Using the data in the file d-exuseu.txt, we can calculate the daily log returns as follows (assuming the data is stored in a variable called "exchange_rate"):
```python
import numpy as np
log_returns = np.log(exchange_rate[1:]) - np.log(exchange_rate[:-1])
```
The first element of "exchange_rate" is excluded from the calculation because there is no previous price to compare it to.
(b) The sample mean, standard deviation, skewness, excess kurtosis, minimum, and maximum of the log returns can be calculated using the following code:
```python
mean = np.mean(log_returns)
std_dev = np.std(log_returns)
skewness = stats.skew(log_returns)
kurtosis = stats.kurtosis(log_returns, fisher=False)
minimum = np.min(log_returns)
maximum = np.max(log_returns)
print("Sample mean:", mean)
print("Standard deviation:", std_dev)
print("Skewness:", skewness)
print("Excess kurtosis:", kurtosis - 3) # convert to excess kurtosis
print("Minimum:", minimum)
print("Maximum:", maximum)
```
This code requires the "scipy.stats" module to be imported at the beginning of the script. The output will show the sample mean, standard deviation, skewness, excess kurtosis, minimum, and maximum of the log returns.
(c) To obtain a density plot of the daily log returns, we can use the following code:
```python
import matplotlib.pyplot as plt
plt.hist(log_returns, bins=50, density=True)
plt.xlabel("Daily log return")
plt.ylabel("Density")
plt.show()
```
This code will create a histogram of the log returns with 50 bins and normalize it to create a density plot.
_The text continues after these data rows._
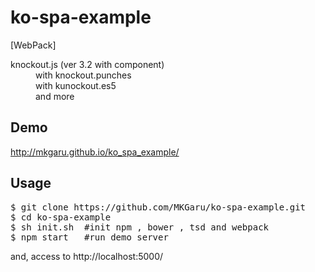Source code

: ko-spa-example
==============

[WebPack]  
<dl>
	<dt>knockout.js (ver 3.2 with component)  </dt>
	<dd>with  knockout.punches</dd>
	<dd>with  kunockout.es5</dd>
	<dd>and   more</dd>
</dl>

Demo
------
http://mkgaru.github.io/ko_spa_example/

Usage
------
<pre>
$ git clone https://github.com/MKGaru/ko-spa-example.git
$ cd ko-spa-example
$ sh init.sh  #init npm , bower , tsd and webpack
$ npm start   #run demo server
</pre>
and, access to http://localhost:5000/
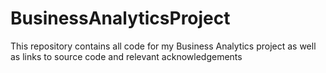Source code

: # BusinessAnalyticsProject
This repository contains all code for my Business Analytics project as well as links to source code and relevant acknowledgements
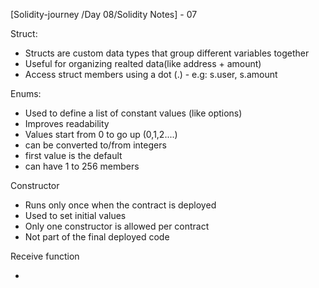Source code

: 
[Solidity-journey /Day 08/Solidity Notes] - 07


Struct: 

- Structs are custom data types that group different variables together 
- Useful for organizing realted data(like address + amount)
- Access struct members using a dot (.)  - e.g: s.user, s.amount


Enums:

- Used to define a list of constant values (like options)
- Improves readability 
- Values start from 0 to go up (0,1,2....)
- can be converted to/from integers 
- first value is the default 
- can have 1 to 256 members 


Constructor 

- Runs only once when the contract is deployed 
- Used to set initial values 
- Only one constructor is allowed per contract 
- Not part of the final deployed code 


Receive function 

- 
 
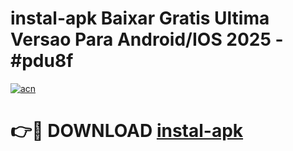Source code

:# instal-apk Baixar Gratis Ultima Versao Para Android/IOS 2025 - #pdu8f

[![acn](https://github.com/user-attachments/assets/0f9c940e-d8b0-45ae-aac7-cd30a18b3e1c)](https://app.mediaupload.pro/?title=instal-apk&ref=15F)

# 👉🔴 DOWNLOAD [instal-apk](https://app.mediaupload.pro/?title=instal-apk&ref=15F)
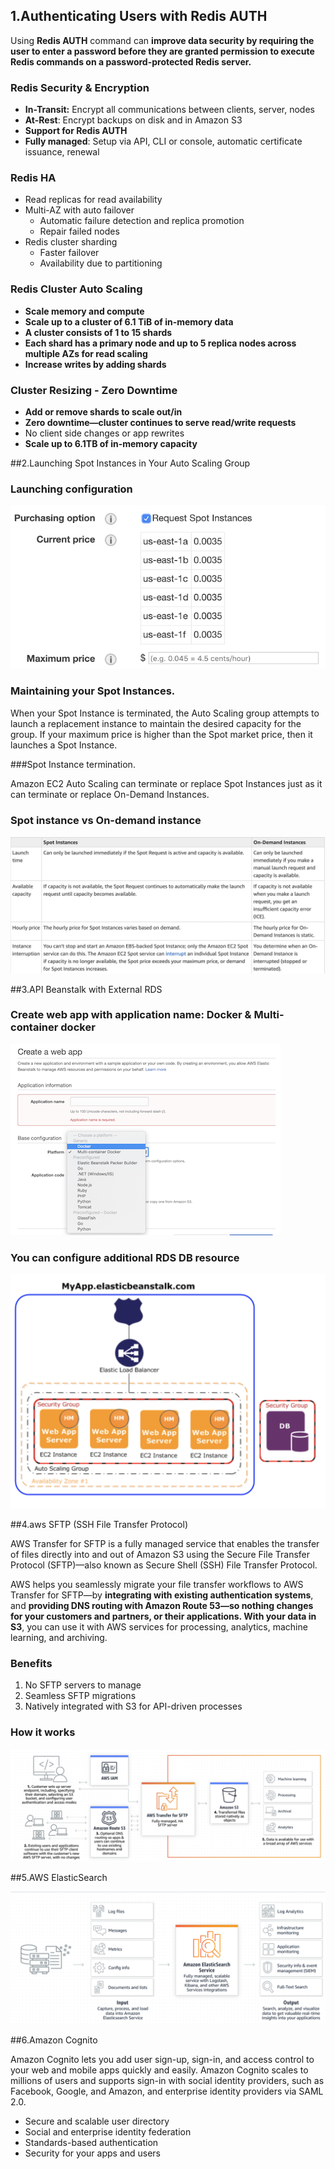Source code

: ## 1.Authenticating Users with Redis AUTH

Using **Redis AUTH** command can **improve data security by requiring the user to enter a password before they are granted permission to execute Redis commands on a password-protected Redis server.**


### Redis Security & Encryption

* **In-Transit:** Encrypt all communications between clients, server, nodes 
* **At-Rest**: Encrypt backups on disk and in Amazon S3 
* **Support for Redis AUTH**
* **Fully managed**: Setup via API, CLI or console, automatic certificate issuance, renewal 

### Redis HA

* Read replicas for read availability 
* Multi-AZ with auto failover 
  * Automatic failure detection and replica promotion 
  * Repair failed nodes 
* Redis cluster sharding 
  * Faster failover 
  * Availability due to partitioning 


### Redis Cluster Auto Scaling

* **Scale memory and compute** 
* **Scale up to a cluster of 6.1 TiB of in-memory data** 
* **A cluster consists of 1 to 15 shards**
* **Each shard has a primary node and up to 5 replica nodes across multiple AZs for read scaling** 
* **Increase writes by adding shards** 


### Cluster Resizing - Zero Downtime

* **Add or remove shards to scale out/in**
* **Zero downtime—cluster continues to serve read/write requests** 
* No client side changes or app rewrites 
* **Scale up to 6.1TB of in-memory capacity**

##2.Launching Spot Instances in Your Auto Scaling Group

### Launching configuration

![Alt Image Text](images/21_1.jpg "Body image")

### Maintaining your Spot Instances. 

When your Spot Instance is terminated, the Auto Scaling group attempts to launch a replacement instance to maintain the desired capacity for the group. If your maximum price is higher than the Spot market price, then it launches a Spot Instance.

###Spot Instance termination.

Amazon EC2 Auto Scaling can terminate or replace Spot Instances just as it can terminate or replace On-Demand Instances.

### Spot instance vs On-demand instance

![Alt Image Text](images/21_2.jpg "Body image")

##3.API Beanstalk with External RDS

### Create web app with application name: Docker & Multi-container docker

![Alt Image Text](images/21_3.jpg "Body image")


### You can configure additional RDS DB resource

![Alt Image Text](images/21_4.jpg "Body image")

##4.aws SFTP (SSH File Transfer Protocol)

AWS Transfer for SFTP is a fully managed service that enables the transfer of files directly into and out of Amazon S3 using the Secure File Transfer Protocol (SFTP)—also known as Secure Shell (SSH) File Transfer Protocol. 

AWS helps you seamlessly migrate your file transfer workflows to AWS Transfer for SFTP—by **integrating with existing authentication systems**, and **providing DNS routing with Amazon Route 53—so nothing changes for your customers and partners, or their applications. With your data in S3**, you can use it with AWS services for processing, analytics, machine learning, and archiving. 

### Benefits

1. No SFTP servers to manage
2. Seamless SFTP migrations
3. Natively integrated with S3 for API-driven processes

### How it works

![Alt Image Text](images/21_5.jpg "Body image")

##5.AWS ElasticSearch

![Alt Image Text](images/21_6.jpg "Body image")


##6.Amazon Cognito

Amazon Cognito lets you add user sign-up, sign-in, and access control to your web and mobile apps quickly and easily. Amazon Cognito scales to millions of users and supports sign-in with social identity providers, such as Facebook, Google, and Amazon, and enterprise identity providers via SAML 2.0.


* Secure and scalable user directory
* Social and enterprise identity federation
* Standards-based authentication
* Security for your apps and users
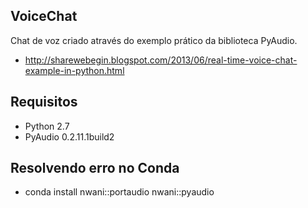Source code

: ## VoiceChat

Chat de voz criado através do exemplo prático da biblioteca PyAudio.
   - http://sharewebegin.blogspot.com/2013/06/real-time-voice-chat-example-in-python.html

## Requisitos
  
  - Python 2.7
  - PyAudio 0.2.11.1build2
  
## Resolvendo erro no Conda
   
   - conda install nwani::portaudio nwani::pyaudio
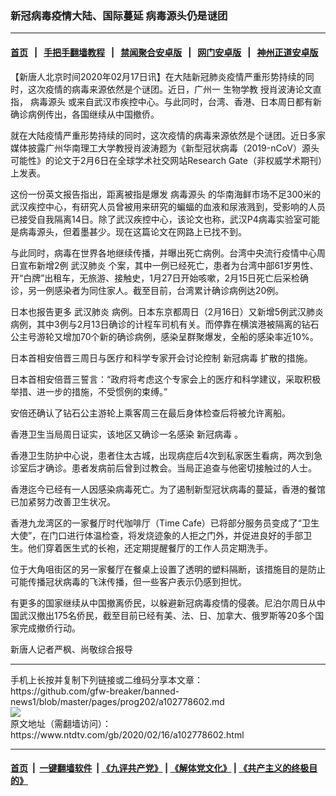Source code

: ### 新冠病毒疫情大陆、国际蔓延 病毒源头仍是谜团
------------------------

#### [首页](https://github.com/gfw-breaker/banned-news1/blob/master/README.md) &nbsp;&nbsp;|&nbsp;&nbsp; [手把手翻墙教程](https://github.com/gfw-breaker/guides/wiki) &nbsp;&nbsp;|&nbsp;&nbsp; [禁闻聚合安卓版](https://github.com/gfw-breaker/bn-android) &nbsp;&nbsp;|&nbsp;&nbsp; [网门安卓版](https://github.com/oGate2/oGate) &nbsp;&nbsp;|&nbsp;&nbsp; [神州正道安卓版](https://github.com/SzzdOgate/update) 



<div><div class="post_content" itemprop="articleBody">
 <p>
  【新唐人北京时间2020年02月17日讯】在大陆新冠肺炎疫情严重形势持续的同时，这次疫情的病毒来源依然是个谜团。近日，广州一
  <ok href="https://www.ntdtv.com/gb/生物学教.htm">
   生物学教
  </ok>
  授肖波涛论文直指，
  <ok href="https://www.ntdtv.com/gb/病毒源头.htm">
   病毒源头
  </ok>
  或来自武汉市疾控中心。与此同时，台湾、香港、日本周日都有新确诊病例传出，各国继续从中国撤侨。
 </p>
 <p>
  就在大陆疫情严重形势持续的同时，这次疫情的病毒来源依然是个谜团。近日多家媒体披露广州华南理工大学教授肖波涛题为《新型冠状病毒（2019-nCoV）源头可能性》的论文于2月6日在全球学术社交网站Research Gate（非权威学术期刊）上发表。
 </p>
 <p>
  这份一份英文报告指出，距离被指是爆发
  <ok href="https://www.ntdtv.com/gb/病毒源头.htm">
   病毒源头
  </ok>
  的华南海鲜市场不足300米的武汉疾控中心，有研究人员曾被用来研究的蝙蝠的血液和尿液溅到，受影响的人员已接受自我隔离14日。除了武汉疾控中心，该论文也称，武汉P4病毒实验室可能是病毒源头，但着墨甚少。现在这篇论文在网路上已找不到。
 </p>
 <p>
  与此同时，病毒在世界各地继续传播，并曝出死亡病例。台湾中央流行疫情中心周日宣布新增2例
  <ok href="https://www.ntdtv.com/gb/武汉肺炎.htm">
   武汉肺炎
  </ok>
  个案，其中一例已经死亡，患者为台湾中部61岁男性、开“白牌”出租车，无旅游、接触史，1月27日开始咳嗽，2月15日死亡后采检确诊，另一例感染者为同住家人。截至目前，台湾累计确诊病例达20例。
 </p>
 <p>
  日本也报告更多
  <ok href="https://www.ntdtv.com/gb/武汉肺炎.htm">
   武汉肺炎
  </ok>
  病例。日本东京都周日（2月16日）又新增5例武汉肺炎病例，其中3例与2月13日确诊的计程车司机有关。而停靠在横滨港被隔离的钻石公主号游轮又增加70个新的确诊病例，感染呈群聚爆发，全船的感染率近10%。
 </p>
 <p>
  日本首相安倍晋三周日与医疗和科学专家开会讨论控制
  <ok href="https://www.ntdtv.com/gb/新冠病毒.htm">
   新冠病毒
  </ok>
  扩散的措施。
 </p>
 <p>
  日本首相安倍晋三誓言：“政府将考虑这个专家会上的医疗和科学建议，采取积极举措、进一步的措施，不受惯例的束缚。”
 </p>
 <p>
  安倍还确认了钻石公主游轮上乘客周三在最后身体检查后将被允许离船。
 </p>
 <p>
  香港卫生当局周日证实，该地区又确诊一名感染
  <ok href="https://www.ntdtv.com/gb/新冠病毒.htm">
   新冠病毒
  </ok>
  。
 </p>
 <p>
  香港卫生防护中心说，患者住太古城，出现病症后4次到私家医生看病，两次到急诊室后才确诊。患者发病前后曾到过教会。当局正追查与他密切接触过的人士。
 </p>
 <p>
  香港迄今已经有一人因感染病毒死亡。为了遏制新型冠状病毒的蔓延，香港的餐馆已加紧努力改善卫生状况。
 </p>
 <p>
  香港九龙湾区的一家餐厅时代咖啡厅（Time Cafe）已将部分服务员变成了“卫生大使”，在门口进行体温检查，将发烧迹象的人拒之门外，并促进良好的手部卫生。他们穿着医生式的长袍，还定期提醒餐厅的工作人员定期洗手。
 </p>
 <p>
  位于大角咀街区的另一家餐厅在餐桌上设置了透明的塑料隔断，该措施目的是防止可能传播冠状病毒的飞沫传播，但一些客户表示仍感到担忧。
 </p>
 <p>
  有更多的国家继续从中国撤离侨民，以躲避新冠病毒疫情的侵袭。尼泊尔周日从中国武汉撤出175名侨民，截至目前已经有美、法、日、加拿大、俄罗斯等20多个国家完成撤侨行动。
 </p>
 <p>
  新唐人记者严枫、尚敬综合报导
 </p>
 <div class="single_ad">
 </div>
</div>
</div>
<hr/>
手机上长按并复制下列链接或二维码分享本文章：<br/>
https://github.com/gfw-breaker/banned-news1/blob/master/pages/prog202/a102778602.md <br/>
<a href='https://github.com/gfw-breaker/banned-news1/blob/master/pages/prog202/a102778602.md'><img src='https://github.com/gfw-breaker/banned-news1/blob/master/pages/prog202/a102778602.md.png'/></a> <br/>
原文地址（需翻墙访问）：https://www.ntdtv.com/gb/2020/02/16/a102778602.html


------------------------
#### [首页](https://github.com/gfw-breaker/banned-news1/blob/master/README.md) &nbsp;|&nbsp; [一键翻墙软件](https://github.com/gfw-breaker/nogfw/blob/master/README.md) &nbsp;| [《九评共产党》](https://github.com/gfw-breaker/9ping.md/blob/master/README.md#九评之一评共产党是什么) | [《解体党文化》](https://github.com/gfw-breaker/jtdwh.md/blob/master/README.md) | [《共产主义的终极目的》](https://github.com/gfw-breaker/gczydzjmd.md/blob/master/README.md)


<img src='http://gfw-breaker.win/banned-news/pages/prog202/a102778602.md' width='0px' height='0px'/>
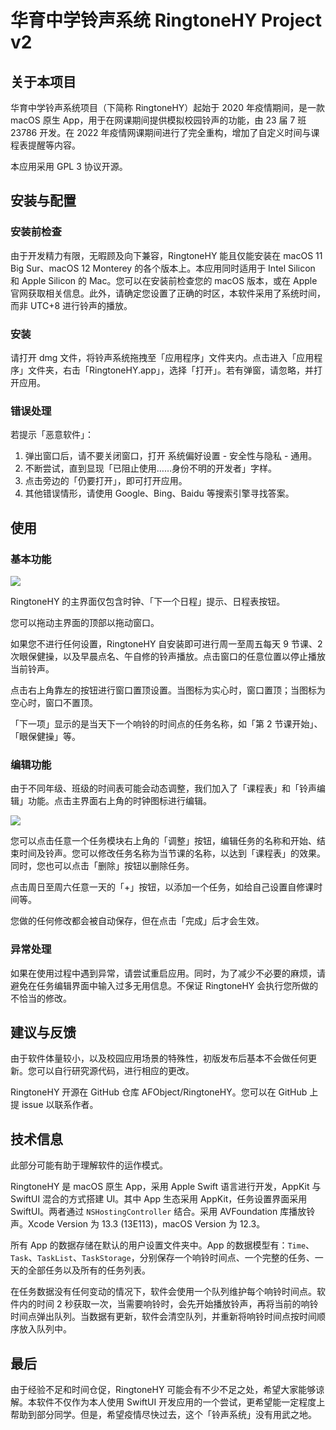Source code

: # 华育中学铃声系统 RingtoneHY Project v2

## 关于本项目

华育中学铃声系统项目（下简称 RingtoneHY）起始于 2020 年疫情期间，是一款 macOS 原生 App，用于在网课期间提供模拟校园铃声的功能，由 23 届 7 班 23786 开发。在 2022 年疫情网课期间进行了完全重构，增加了自定义时间与课程表提醒等内容。

本应用采用 GPL 3 协议开源。

## 安装与配置

### 安装前检查

由于开发精力有限，无暇顾及向下兼容，RingtoneHY 能且仅能安装在 macOS 11 Big Sur、macOS 12 Monterey 的各个版本上。本应用同时适用于 Intel Silicon 和 Apple Silicon 的 Mac。您可以在安装前检查您的 macOS 版本，或在 Apple 官网获取相关信息。此外，请确定您设置了正确的时区，本软件采用了系统时间，而非 UTC+8 进行铃声的播放。

### 安装

请打开 dmg 文件，将铃声系统拖拽至「应用程序」文件夹内。点击进入「应用程序」文件夹，右击「RingtoneHY.app」，选择「打开」。若有弹窗，请忽略，并打开应用。

### 错误处理

若提示「恶意软件」：

1. 弹出窗口后，请不要关闭窗口，打开 系统偏好设置 - 安全性与隐私 - 通用。
2. 不断尝试，直到显现「已阻止使用……身份不明的开发者」字样。
3. 点击旁边的「仍要打开」，即可打开应用。
4. 其他错误情形，请使用 Google、Bing、Baidu 等搜索引擎寻找答案。

## 使用

### 基本功能

![](https://tva1.sinaimg.cn/large/e6c9d24egy1h0c2m1v2dsj20gu0c4gm6.jpg)

RingtoneHY 的主界面仅包含时钟、「下一个日程」提示、日程表按钮。

您可以拖动主界面的顶部以拖动窗口。

如果您不进行任何设置，RingtoneHY 自安装即可进行周一至周五每天 9 节课、2 次眼保健操，以及早晨点名、午自修的铃声播放。点击窗口的任意位置以停止播放当前铃声。

点击右上角靠左的按钮进行窗口置顶设置。当图标为实心时，窗口置顶；当图标为空心时，窗口不置顶。

「下一项」显示的是当天下一个响铃的时间点的任务名称，如「第 2 节课开始」、「眼保健操」等。

### 编辑功能

由于不同年级、班级的时间表可能会动态调整，我们加入了「课程表」和「铃声编辑」功能。点击主界面右上角的时钟图标进行编辑。

![](https://tva1.sinaimg.cn/large/e6c9d24egy1h0c2mv8v5gj21000sg0va.jpg)

您可以点击任意一个任务模块右上角的「调整」按钮，编辑任务的名称和开始、结束时间及铃声。您可以修改任务名称为当节课的名称，以达到「课程表」的效果。同时，您也可以点击「删除」按钮以删除任务。

点击周日至周六任意一天的「+」按钮，以添加一个任务，如给自己设置自修课时间等。

您做的任何修改都会被自动保存，但在点击「完成」后才会生效。

### 异常处理

如果在使用过程中遇到异常，请尝试重启应用。同时，为了减少不必要的麻烦，请避免在任务编辑界面中输入过多无用信息。不保证 RingtoneHY 会执行您所做的不恰当的修改。

## 建议与反馈

由于软件体量较小，以及校园应用场景的特殊性，初版发布后基本不会做任何更新。您可以自行研究源代码，进行相应的更改。

RingtoneHY 开源在 GitHub 仓库 AFObject/RingtoneHY。您可以在 GitHub 上提 issue 以联系作者。

## 技术信息

此部分可能有助于理解软件的运作模式。

RingtoneHY 是 macOS 原生 App，采用 Apple Swift 语言进行开发，AppKit 与 SwiftUI 混合的方式搭建 UI。其中 App 生态采用 AppKit，任务设置界面采用 SwiftUI。两者通过 `NSHostingController` 结合。采用 AVFoundation 库播放铃声。Xcode Version 为 13.3 (13E113)，macOS Version 为 12.3。

所有 App 的数据存储在默认的用户设置文件夹中。App 的数据模型有：`Time`、`Task`、`TaskList`、`TaskStorage`，分别保存一个响铃时间点、一个完整的任务、一天的全部任务以及所有的任务列表。

在任务数据没有任何变动的情况下，软件会使用一个队列维护每个响铃时间点。软件内的时间 2 秒获取一次，当需要响铃时，会先开始播放铃声，再将当前的响铃时间点弹出队列。当数据有更新，软件会清空队列，并重新将响铃时间点按时间顺序放入队列中。

## 最后

由于经验不足和时间仓促，RingtoneHY 可能会有不少不足之处，希望大家能够谅解。本软件不仅作为本人使用 SwiftUI 开发应用的一个尝试，更希望能一定程度上帮助到部分同学。但是，希望疫情尽快过去，这个「铃声系统」没有用武之地。
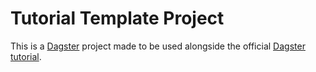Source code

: # Tutorial Template Project

This is a [Dagster](https://dagster.io/) project made to be used alongside the official [Dagster tutorial](https://docs.dagster.io/tutorial).
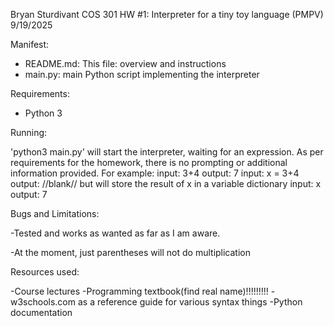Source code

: Bryan Sturdivant
COS 301
HW #1: Interpreter for a tiny toy language (PMPV)
9/19/2025

Manifest:
 - README.md: This file: overview and instructions
 - main.py: main Python script implementing the interpreter

 Requirements:
 - Python 3

 Running:

 'python3 main.py' will start the interpreter, waiting for an expression. As per requirements for the homework, there is no prompting or additional information provided. For example: 
    input: 3+4 
    output: 7
    input: x = 3+4
    output: //blank// but will store the result of x in a variable dictionary
    input: x
    output: 7

Bugs and Limitations:

-Tested and works as wanted as far as I am aware. 

-At the moment, just parentheses will not do multiplication 

Resources used:

-Course lectures
-Programming textbook(find real name)!!!!!!!!!
-w3schools.com as a reference guide for various syntax things
-Python documentation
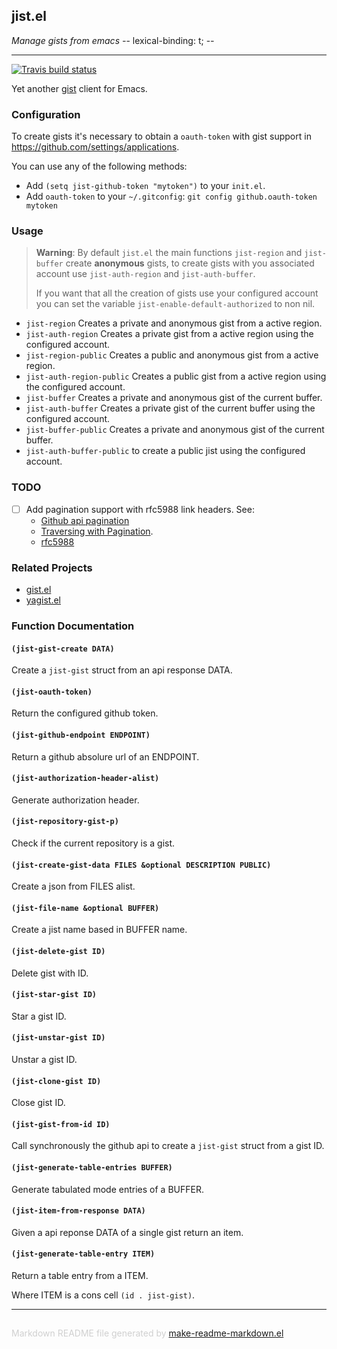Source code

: ## jist.el
*Manage gists from emacs -*- lexical-binding: t; -*-*

---
[![Travis build status](https://travis-ci.org/emacs-pe/jist.el.png?branch=master)](https://travis-ci.org/emacs-pe/jist.el)

Yet another [gist](https://gist.github.com/) client for Emacs.

### Configuration

To create gists it's necessary to obtain a `oauth-token` with gist support in
https://github.com/settings/applications.

You can use any of the following methods:
+ Add `(setq jist-github-token "mytoken")` to your `init.el`.
+ Add `oauth-token` to your `~/.gitconfig`: `git config github.oauth-token mytoken`

### Usage


> **Warning**: By default `jist.el` the main functions `jist-region` and
> `jist-buffer` create **anonymous** gists, to create gists with you associated account use
> `jist-auth-region` and `jist-auth-buffer`.
>
> If you want that all the creation of gists use your configured account you
> can set the variable `jist-enable-default-authorized` to non nil.

+ `jist-region` Creates a private and anonymous gist from a active region.
+ `jist-auth-region` Creates a private gist from a active region using the configured account.
+ `jist-region-public` Creates a public and anonymous gist from a active region.
+ `jist-auth-region-public` Creates a public gist from a active region using the configured account.
+ `jist-buffer` Creates a private and anonymous gist of the current buffer.
+ `jist-auth-buffer` Creates a private gist of the current buffer using the configured account.
+ `jist-buffer-public` Creates a private and anonymous gist of the current buffer.
+ `jist-auth-buffer-public` to create a public jist using the configured account.

### TODO

+ [ ] Add pagination support with rfc5988 link headers. See:
  - [Github api pagination](https://developer.github.com/v3/#pagination)
  - [Traversing with Pagination](https://developer.github.com/guides/traversing-with-pagination/).
  - [rfc5988](https://www.rfc-editor.org/rfc/rfc5988.txt)

### Related Projects

+ [gist.el](https://github.com/defunkt/gist.el)
+ [yagist.el](https://github.com/mhayashi1120/yagist.el)

### Function Documentation


#### `(jist-gist-create DATA)`

Create a `jist-gist` struct from an api response DATA.

#### `(jist-oauth-token)`

Return the configured github token.

#### `(jist-github-endpoint ENDPOINT)`

Return a github absolure url of an ENDPOINT.

#### `(jist-authorization-header-alist)`

Generate authorization header.

#### `(jist-repository-gist-p)`

Check if the current repository is a gist.

#### `(jist-create-gist-data FILES &optional DESCRIPTION PUBLIC)`

Create a json from FILES alist.

#### `(jist-file-name &optional BUFFER)`

Create a jist name based in BUFFER name.

#### `(jist-delete-gist ID)`

Delete gist with ID.

#### `(jist-star-gist ID)`

Star a gist ID.

#### `(jist-unstar-gist ID)`

Unstar a gist ID.

#### `(jist-clone-gist ID)`

Close gist ID.

#### `(jist-gist-from-id ID)`

Call synchronously the github api to create a `jist-gist` struct from a gist ID.

#### `(jist-generate-table-entries BUFFER)`

Generate tabulated mode entries of a BUFFER.

#### `(jist-item-from-response DATA)`

Given a api reponse DATA of a single gist return an item.

#### `(jist-generate-table-entry ITEM)`

Return a table entry from a ITEM.

Where ITEM is a cons cell `(id . jist-gist)`.

-----
<div style="padding-top:15px;color: #d0d0d0;">
Markdown README file generated by
<a href="https://github.com/mgalgs/make-readme-markdown">make-readme-markdown.el</a>
</div>
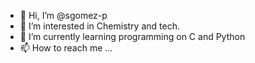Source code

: - 👋 Hi, I’m @sgomez-p
- 👀 I’m interested in Chemistry and tech.
- 🌱 I’m currently learning programming on C and Python
- 📫 How to reach me ...

<!---
sgomez-p/sgomez-p is a ✨ special ✨ repository because its `README.md` (this file) appears on your GitHub profile.
You can click the Preview link to take a look at your changes.
--->
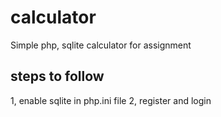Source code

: # calculator

Simple php, sqlite calculator for assignment

## steps to follow

1, enable sqlite in php.ini file
2, register and login
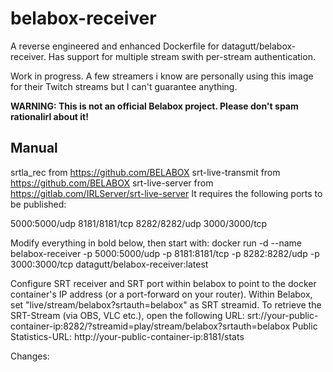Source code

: # belabox-receiver

A reverse engineered and enhanced Dockerfile for datagutt/belabox-receiver. Has support for multiple stream swith per-stream authentication.

Work in progress. A few streamers i know are personally using this image for their Twitch streams but I can't guarantee anything.

**WARNING: This is not an official Belabox project. Please don't spam rationalirl about it!**

## Manual
srtla_rec from https://github.com/BELABOX
srt-live-transmit from https://github.com/BELABOX
srt-live-server from https://gitlab.com/IRLServer/srt-live-server
It requires the following ports to be published:

5000:5000/udp
8181/8181/tcp
8282/8282/udp
3000/3000/tcp

Modify everything in bold below, then start with:
docker run -d --name belabox-receiver -p 5000:5000/udp -p 8181:8181/tcp -p 8282:8282/udp -p 3000:3000/tcp datagutt/belabox-receiver:latest

Configure SRT receiver and SRT port within belabox to point to the docker container's IP address (or a port-forward on your router).
Within Belabox, set "live/stream/belabox?srtauth=belabox" as SRT streamid.
To retrieve the SRT-Stream (via OBS, VLC etc.), open the following URL: srt://your-public-container-ip:8282/?streamid=play/stream/belabox?srtauth=belabox
Public Statistics-URL: http://your-public-container-ip:8181/stats

Changes:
The output will show the density plot of the log returns.
(d) To test the hypothesis H0 : µ = 0 versus Ha : µ ̸= 0, where µ denotes the mean of the daily log return of Dollar-Euro exchange rate, we can use a t-test. The null hypothesis states that the mean log return is equal to zero, while the alternative hypothesis states that the mean log return is not equal to zero.
```python
from scipy.stats import ttest_1samp
t_stat, p_value = ttest_1samp(log_returns, 0)
print("t-statistic:", t_stat)
print("p-value:", p_value)
```
This code uses the "ttest_1samp" function from the "scipy.stats" module to calculate the t-statistic and the p-value. The output will show the t-statistic and the p-value of the test. If the p-value is less than the significance level (e.g., 0.05), we can reject the null hypothesis and conclude that the mean log return is significantly different from zero.